Exercises:
a) In the computer memory text, what forms the basic memory elements in an SRAM device?
b) Pick up the computer memory text right after its final sentence and keep writing it.
***** Selected extract
Practically, RAM is the main memory of a computer. Its objective is to store data and applications
that are currently in use.
The operating system controls the usage of this memory. It gives instructions like when the items
are to be loaded into RAM, where they are to be located in RAM, and when they need to be
removed from RAM.
RAM is intended to be very fast both for reading and writing data. RAM also tends to be volatile,
that is, all the data is lost as soon as power is cut off.
5.2.2 Read Only Memory
In every computer system, there must be a segment of memory that is stable and unaffected by
power loss.
This kind of memory is called Read Only Memory or ROM. Once again, this is not the right term.
If it was not possible to write to this type of memory, it would not have been possible to store the
code or data that is to be contained in it.
It simply indicates that without special mechanisms in place, a processor may not be able to write
to this type of memory.
Did u know? ROM also stores the computer’s BIOS (Basic Input/output System). BIOS is the code
that guides the processor to access its resources when power is turned on, it must be present even
when the computer is powered down.
The other function of BIOS is storing the code for embedded systems.
Example: It is important for the code in your car’s computer to persist even if the battery is
disconnected.
There are some categories of ROM that the microprocessor can write to. However, the time taken
to write to them, or the programming requirements needed to do so, makes it difficult to write to
them regularly. This is why these memories are still considered read only.
There are few situations where the processor cannot write to a ROM under any conditions.
Example: There is no need to modify the code in your car’s computer. This ROM is programmed
before installing. In order to install a new program in the car’s computer, the old ROM is removed
and a new ROM is installed in its place.
SRAM
RAMs that are made up of circuits and can preserve the information as long as power is supplied
are referred to as Static Random Access Memories (SRAM).
Flip-flops form the basic memory elements in a SRAM device. A SRAM consists of an array of
flip-flops, one for each bit.
Since SRAM consists of an array of flip-flops, a large number of flip-flops are needed to provide
higher capacity memory.
Because of this, simpler flip-flop circuits, BJT and MOS transistors are used for SRAM. This helps
to save chip area and provides memory integrated circuits at relatively reduced cost, increased
speed and reduces the power dissipation as well.
SRAMs have very short access times typically less than 10 ns. SRAMs with battery backup are
commonly used to provide stability to data during power loss.
DRAM
SRAMs are faster but their cost is high, because their cells require many transistors. RAMs can be
obtained at a lower cost if simpler cells are used.
A MOS storage cell based on capacitors can be used to replace the SRAM cells. Such a storage
cell cannot preserve the charge (that is, data) indefinitely and must be recharged periodically.
**********
***** Material supplied
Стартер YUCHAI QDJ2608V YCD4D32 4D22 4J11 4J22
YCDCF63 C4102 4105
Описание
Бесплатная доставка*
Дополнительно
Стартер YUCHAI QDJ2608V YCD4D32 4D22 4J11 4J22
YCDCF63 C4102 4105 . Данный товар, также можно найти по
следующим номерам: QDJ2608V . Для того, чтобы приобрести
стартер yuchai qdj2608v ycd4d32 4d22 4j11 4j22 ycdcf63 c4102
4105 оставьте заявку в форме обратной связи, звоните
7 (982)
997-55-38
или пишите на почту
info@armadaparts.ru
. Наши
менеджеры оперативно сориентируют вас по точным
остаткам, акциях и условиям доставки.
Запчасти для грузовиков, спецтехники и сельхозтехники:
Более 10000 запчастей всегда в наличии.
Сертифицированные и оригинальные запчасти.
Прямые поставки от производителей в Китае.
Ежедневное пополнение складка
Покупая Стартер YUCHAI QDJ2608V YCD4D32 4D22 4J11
**********
Results for the exercise:
a) Flip-flops form the basic memory elements in an SRAM device.

b)
Therefore, these cells are called as dynamic storage cells. RAMs using these cells are referred to
as Dynamic RAMs or simply DRAMs.
5.3 Cache
Even with improvements in hard drive performance, it is still not practical to execute programs or
access data directly from the mechanical devices like hard disk and magnetic tapes, because they
are very slow.
Therefore, when the processor needs to access data, it is first loaded from the hard drive into the
main memory where the higher performance RAM allows fast access to the data.
When the processor does not require the data anymore, it can either be discarded or used to update
the hard drive.
The cost makes the capacity of a computer’s main memory inadequate when compared to its hard
drive. However, this would not have a major impact as all of the data on a hard drive need not be
accessed all the time by the processor.
Only the currently active data or programs need to be in RAM. Additional performance
improvements can be achieved by taking this concept to another level.
As discussed earlier, there are two main classifications of RAM: Static RAM (SRAM) and
Dynamic RAM (DRAM). SRAM is faster, but that speed comes at a high cost - it has a lower
density and it is more expensive.
Since main memory needs to be relatively large and inexpensive, it is implemented with DRAM.
Main memory improves the performance of the system by loading only the data that is currently
required or in use from the hard drive.
However, the system performance can be improved considerably by using a small, fast SRAM to
store data and code that is in immediate use.
The code and data that is not currently needed can be stored in the main memory.
You must be aware that in a programming language, instructions that are executed often tend to
be clustered together.
This is mainly due to the basic constructs of programming such as loops and subroutines.
Therefore, when one instruction is executed, the chances of it or its surrounding instructions being
executed again in the near future are high.
Over a short interval, a cluster of instructions may execute over and over again. This is referred to
as the principle of locality.
Data also behaves as per this principle as related data is often stored in consecutive locations.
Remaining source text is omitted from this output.